Document extract START

Lawmakers will introduce a bipartisan bill in the U.S. House Tuesday designed to help the Food and Drug Administration address worsening shortages of chemotherapy and other lifesaving drugs.

The legislation, sponsored by Reps. Tom Rooney (R., Fla.) and Diana DeGette (D., Colo.), will require companies to notify the FDA of problems that might result in a drug shortage such as a manufacturing problem or trouble getting a raw ingredient, similar to a bill pending in the U.S. Senate. The House measure, however, would subject companies to fines of up to $10,000 per day, with a cap of $1.8 million, for failure to comply with reporting requirements.

The FDA reported a record 178 drug shortages in 2010, versus 157 the year earlier and 55 five years ago. The shortages included certain chemotherapy drugs used to treat cancer, intravenous antibiotics to treat infections, nutritional drugs for patients who can't eat and other drugs used in hospital intensive-care units. Although the agency doesn't have figures for 2011, the FDA said the shortages "have continued at a rapid pace" so far this year.

Document extract END
Information provided START

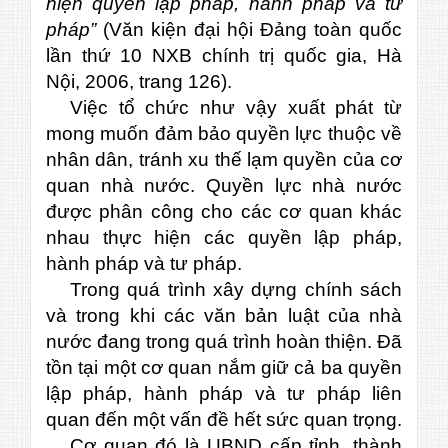
hiện quyền lập pháp, hành pháp và tư
pháp”
(Văn kiện đại hội Đảng toàn quốc
lần thứ 10 NXB chính trị quốc gia, Hà
Nội, 2006, trang 126).
Việc tổ chức như vậy xuất phát từ
mong muốn đảm bảo quyền lực thuộc về
nhân dân, tránh xu thế lạm quyền của cơ
quan nhà nước. Quyền lực nhà nước
được phân công cho các cơ quan khác
nhau thực hiện các quyền lập pháp,
hành pháp và tư pháp.
Trong quá trình xây dựng chính sách
và trong khi các văn bản luật của nhà
nước đang trong quá trình hoàn thiện. Đã
tồn tại một cơ quan nắm giữ cả ba quyền
lập pháp, hành pháp và tư pháp liên
quan đến một vấn đề hết sức quan trọng.
Cơ quan đó là UBND cấp tỉnh, thành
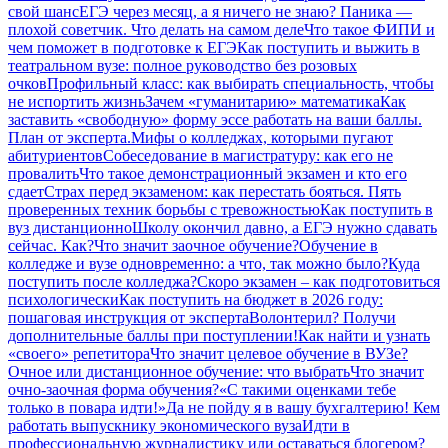
свой шанс
ЕГЭ через месяц, а я ничего не знаю? Паника —
плохой советчик. Что делать на самом деле
Что такое ФИПИ и
чем поможет в подготовке к ЕГЭ
Как поступить и выжить в
театральном вузе: полное руководство без розовых
очков
Профильный класс: как выбирать специальность, чтобы
не испортить жизнь
Зачем «гуманитарию» математика
Как
заставить «свободную» форму эссе работать на ваши баллы.
План от эксперта.
Мифы о колледжах, которыми пугают
абитуриентов
Собеседование в магистратуру: как его не
провалить
Что такое демонстрационный экзамен и кто его
сдает
Страх перед экзаменом: как перестать бояться. Пять
проверенных техник борьбы с тревожностью
Как поступить в
вуз дистанционно
Школу окончил давно, а ЕГЭ нужно сдавать
сейчас. Как?
Что значит заочное обучение?
Обучение в
колледже и вузе одновременно: а что, так можно было?
Куда
поступить после колледжа?
Скоро экзамен – как подготовиться
психологически
Как поступить на бюджет в 2026 году:
пошаговая инструкция от эксперта
Волонтерил? Получи
дополнительные баллы при поступлении!
Как найти и узнать
«своего» репетитора
Что значит целевое обучение в ВУЗе?
Очное или дистанционное обучение: что выбрать
Что значит
очно-заочная форма обучения?
«С такими оценками тебе
только в повара идти!»
Да не пойду я в вашу бухгалтерию! Кем
работать выпускнику экономического вуза
Идти в
профессиональную журналистику или оставаться блогером?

Information provided END

> **Apply what you read**
1. Reproduce the drug shortage article from "Lawmakers will introduce" to "with reporting requirements.".
2. According to the drug shortage article, how many drug shortages did the FDA report in 2010?
The items have no part in this work.

> **List of solutions**
1.
Lawmakers will introduce a bipartisan bill in the U.S. House Tuesday designed to help the Food and Drug Administration address worsening shortages of chemotherapy and other lifesaving drugs.

The legislation, sponsored by Reps. Tom Rooney (R., Fla.) and Diana DeGette (D., Colo.), will require companies to notify the FDA of problems that might result in a drug shortage such as a manufacturing problem or trouble getting a raw ingredient, similar to a bill pending in the U.S. Senate. The House measure, however, would subject companies to fines of up to $10,000 per day, with a cap of $1.8 million, for failure to comply with reporting requirements.

2. The FDA reported a record 178 drug shortages in 2010.